§ WHAT IS NEEDED: Keep the pictures out, please, and set down every record exactly.

(DATA SECTION)

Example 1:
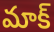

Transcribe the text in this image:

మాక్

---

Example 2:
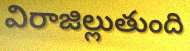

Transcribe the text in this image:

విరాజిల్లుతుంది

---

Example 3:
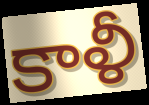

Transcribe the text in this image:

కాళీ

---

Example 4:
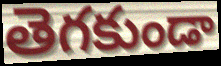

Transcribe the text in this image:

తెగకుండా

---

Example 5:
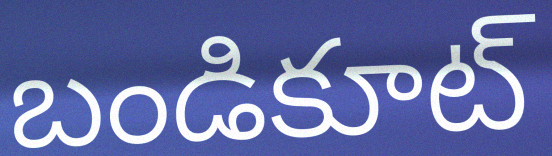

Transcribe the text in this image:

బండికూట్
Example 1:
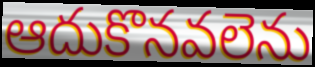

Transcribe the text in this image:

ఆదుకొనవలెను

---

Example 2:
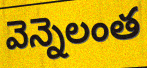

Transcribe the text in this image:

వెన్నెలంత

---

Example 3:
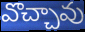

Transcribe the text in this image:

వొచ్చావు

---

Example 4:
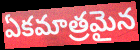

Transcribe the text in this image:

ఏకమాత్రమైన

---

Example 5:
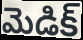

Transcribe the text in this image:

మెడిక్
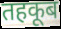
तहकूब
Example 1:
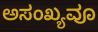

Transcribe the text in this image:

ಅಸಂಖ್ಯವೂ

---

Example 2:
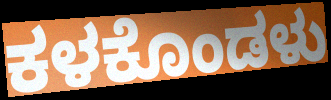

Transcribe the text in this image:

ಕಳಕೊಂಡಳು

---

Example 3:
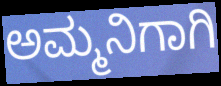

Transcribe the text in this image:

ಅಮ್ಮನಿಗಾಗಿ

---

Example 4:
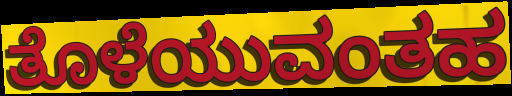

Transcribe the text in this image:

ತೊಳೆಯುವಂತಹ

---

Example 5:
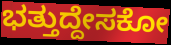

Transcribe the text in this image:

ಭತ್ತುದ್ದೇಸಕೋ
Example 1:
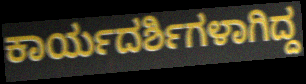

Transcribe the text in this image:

(End DATA SECTION)

§ SOLUTION:
Example 1:

Transcribe the text in this image:

మాక్

---

Example 2:

Transcribe the text in this image:

విరాజిల్లుతుంది

---

Example 3:

Transcribe the text in this image:

కాళీ

---

Example 4:

Transcribe the text in this image:

తెగకుండా

---

Example 5:

Transcribe the text in this image:

బండికూట్
Example 1:

Transcribe the text in this image:

ఆదుకొనవలెను

---

Example 2:

Transcribe the text in this image:

వెన్నెలంత

---

Example 3:

Transcribe the text in this image:

వొచ్చావు

---

Example 4:

Transcribe the text in this image:

ఏకమాత్రమైన

---

Example 5:

Transcribe the text in this image:

మెడిక్
तहकूब
Example 1:

Transcribe the text in this image:

ಅಸಂಖ್ಯವೂ

---

Example 2:

Transcribe the text in this image:

ಕಳಕೊಂಡಳು

---

Example 3:

Transcribe the text in this image:

ಅಮ್ಮನಿಗಾಗಿ

---

Example 4:

Transcribe the text in this image:

ತೊಳೆಯುವಂತಹ

---

Example 5:

Transcribe the text in this image:

ಭತ್ತುದ್ದೇಸಕೋ
Example 1:

Transcribe the text in this image:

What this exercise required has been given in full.